-- AIM OF THE EXERCISE --
Set the records down once more so that they match the source word for word.

-- SUPPLIED RECORDS --
-- Opening Marker --
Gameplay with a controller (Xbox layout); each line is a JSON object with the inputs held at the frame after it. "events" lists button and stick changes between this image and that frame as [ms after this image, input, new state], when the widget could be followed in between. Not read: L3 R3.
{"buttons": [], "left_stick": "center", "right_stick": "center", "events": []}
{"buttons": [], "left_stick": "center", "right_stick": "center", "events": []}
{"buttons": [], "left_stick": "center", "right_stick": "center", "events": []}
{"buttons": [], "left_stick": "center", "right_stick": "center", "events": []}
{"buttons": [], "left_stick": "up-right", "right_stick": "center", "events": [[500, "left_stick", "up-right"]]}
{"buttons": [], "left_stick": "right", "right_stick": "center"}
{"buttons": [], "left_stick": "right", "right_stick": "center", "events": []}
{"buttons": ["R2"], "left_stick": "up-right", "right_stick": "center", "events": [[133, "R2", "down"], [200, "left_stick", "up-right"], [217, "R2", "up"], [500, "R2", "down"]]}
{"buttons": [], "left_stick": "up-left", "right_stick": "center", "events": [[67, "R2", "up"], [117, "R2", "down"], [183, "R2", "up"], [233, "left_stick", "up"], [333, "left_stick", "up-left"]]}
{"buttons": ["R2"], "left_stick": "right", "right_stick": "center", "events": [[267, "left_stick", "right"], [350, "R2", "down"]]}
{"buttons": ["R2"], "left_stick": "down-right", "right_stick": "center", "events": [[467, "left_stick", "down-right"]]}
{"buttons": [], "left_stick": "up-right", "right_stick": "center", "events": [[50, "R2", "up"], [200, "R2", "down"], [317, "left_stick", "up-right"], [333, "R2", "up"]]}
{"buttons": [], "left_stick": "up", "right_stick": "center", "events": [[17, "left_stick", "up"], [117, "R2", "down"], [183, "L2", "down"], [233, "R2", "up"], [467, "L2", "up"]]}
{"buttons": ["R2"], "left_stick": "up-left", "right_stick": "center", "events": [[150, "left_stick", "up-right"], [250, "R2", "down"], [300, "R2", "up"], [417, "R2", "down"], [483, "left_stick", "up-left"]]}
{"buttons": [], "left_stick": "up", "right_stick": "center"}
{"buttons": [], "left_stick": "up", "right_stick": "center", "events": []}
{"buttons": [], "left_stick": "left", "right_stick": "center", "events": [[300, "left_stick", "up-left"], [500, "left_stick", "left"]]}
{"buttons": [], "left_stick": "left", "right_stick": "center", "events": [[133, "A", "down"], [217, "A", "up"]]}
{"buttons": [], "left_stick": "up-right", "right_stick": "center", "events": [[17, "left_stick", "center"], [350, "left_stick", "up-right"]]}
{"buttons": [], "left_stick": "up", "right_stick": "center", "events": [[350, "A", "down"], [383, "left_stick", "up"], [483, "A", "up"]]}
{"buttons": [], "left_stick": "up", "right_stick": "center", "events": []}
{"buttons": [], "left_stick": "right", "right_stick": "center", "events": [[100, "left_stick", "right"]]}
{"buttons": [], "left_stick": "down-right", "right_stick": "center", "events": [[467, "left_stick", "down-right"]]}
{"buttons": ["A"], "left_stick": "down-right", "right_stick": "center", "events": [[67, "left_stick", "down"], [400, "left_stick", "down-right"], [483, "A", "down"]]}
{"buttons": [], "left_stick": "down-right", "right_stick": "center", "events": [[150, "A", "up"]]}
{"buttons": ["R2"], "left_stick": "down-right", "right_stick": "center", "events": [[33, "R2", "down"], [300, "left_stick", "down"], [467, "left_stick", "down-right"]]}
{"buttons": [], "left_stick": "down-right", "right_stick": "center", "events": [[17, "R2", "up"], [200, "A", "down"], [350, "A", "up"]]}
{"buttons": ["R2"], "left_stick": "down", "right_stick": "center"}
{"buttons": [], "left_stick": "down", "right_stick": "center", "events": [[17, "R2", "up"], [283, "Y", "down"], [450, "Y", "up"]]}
-- Closing Marker --
-- PROBLEM SOLUTION --
Gameplay with a controller (Xbox layout); each line is a JSON object with the inputs held at the frame after it. "events" lists button and stick changes between this image and that frame as [ms after this image, input, new state], when the widget could be followed in between. Not read: L3 R3.
{"buttons": [], "left_stick": "center", "right_stick": "center", "events": []}
{"buttons": [], "left_stick": "center", "right_stick": "center", "events": []}
{"buttons": [], "left_stick": "center", "right_stick": "center", "events": []}
{"buttons": [], "left_stick": "center", "right_stick": "center", "events": []}
{"buttons": [], "left_stick": "up-right", "right_stick": "center", "events": [[500, "left_stick", "up-right"]]}
{"buttons": [], "left_stick": "right", "right_stick": "center"}
{"buttons": [], "left_stick": "right", "right_stick": "center", "events": []}
{"buttons": ["R2"], "left_stick": "up-right", "right_stick": "center", "events": [[133, "R2", "down"], [200, "left_stick", "up-right"], [217, "R2", "up"], [500, "R2", "down"]]}
{"buttons": [], "left_stick": "up-left", "right_stick": "center", "events": [[67, "R2", "up"], [117, "R2", "down"], [183, "R2", "up"], [233, "left_stick", "up"], [333, "left_stick", "up-left"]]}
{"buttons": ["R2"], "left_stick": "right", "right_stick": "center", "events": [[267, "left_stick", "right"], [350, "R2", "down"]]}
{"buttons": ["R2"], "left_stick": "down-right", "right_stick": "center", "events": [[467, "left_stick", "down-right"]]}
{"buttons": [], "left_stick": "up-right", "right_stick": "center", "events": [[50, "R2", "up"], [200, "R2", "down"], [317, "left_stick", "up-right"], [333, "R2", "up"]]}
{"buttons": [], "left_stick": "up", "right_stick": "center", "events": [[17, "left_stick", "up"], [117, "R2", "down"], [183, "L2", "down"], [233, "R2", "up"], [467, "L2", "up"]]}
{"buttons": ["R2"], "left_stick": "up-left", "right_stick": "center", "events": [[150, "left_stick", "up-right"], [250, "R2", "down"], [300, "R2", "up"], [417, "R2", "down"], [483, "left_stick", "up-left"]]}
{"buttons": [], "left_stick": "up", "right_stick": "center"}
{"buttons": [], "left_stick": "up", "right_stick": "center", "events": []}
{"buttons": [], "left_stick": "left", "right_stick": "center", "events": [[300, "left_stick", "up-left"], [500, "left_stick", "left"]]}
{"buttons": [], "left_stick": "left", "right_stick": "center", "events": [[133, "A", "down"], [217, "A", "up"]]}
{"buttons": [], "left_stick": "up-right", "right_stick": "center", "events": [[17, "left_stick", "center"], [350, "left_stick", "up-right"]]}
{"buttons": [], "left_stick": "up", "right_stick": "center", "events": [[350, "A", "down"], [383, "left_stick", "up"], [483, "A", "up"]]}
{"buttons": [], "left_stick": "up", "right_stick": "center", "events": []}
{"buttons": [], "left_stick": "right", "right_stick": "center", "events": [[100, "left_stick", "right"]]}
{"buttons": [], "left_stick": "down-right", "right_stick": "center", "events": [[467, "left_stick", "down-right"]]}
{"buttons": ["A"], "left_stick": "down-right", "right_stick": "center", "events": [[67, "left_stick", "down"], [400, "left_stick", "down-right"], [483, "A", "down"]]}
{"buttons": [], "left_stick": "down-right", "right_stick": "center", "events": [[150, "A", "up"]]}
{"buttons": ["R2"], "left_stick": "down-right", "right_stick": "center", "events": [[33, "R2", "down"], [300, "left_stick", "down"], [467, "left_stick", "down-right"]]}
{"buttons": [], "left_stick": "down-right", "right_stick": "center", "events": [[17, "R2", "up"], [200, "A", "down"], [350, "A", "up"]]}
{"buttons": ["R2"], "left_stick": "down", "right_stick": "center"}
{"buttons": [], "left_stick": "down", "right_stick": "center", "events": [[17, "R2", "up"], [283, "Y", "down"], [450, "Y", "up"]]}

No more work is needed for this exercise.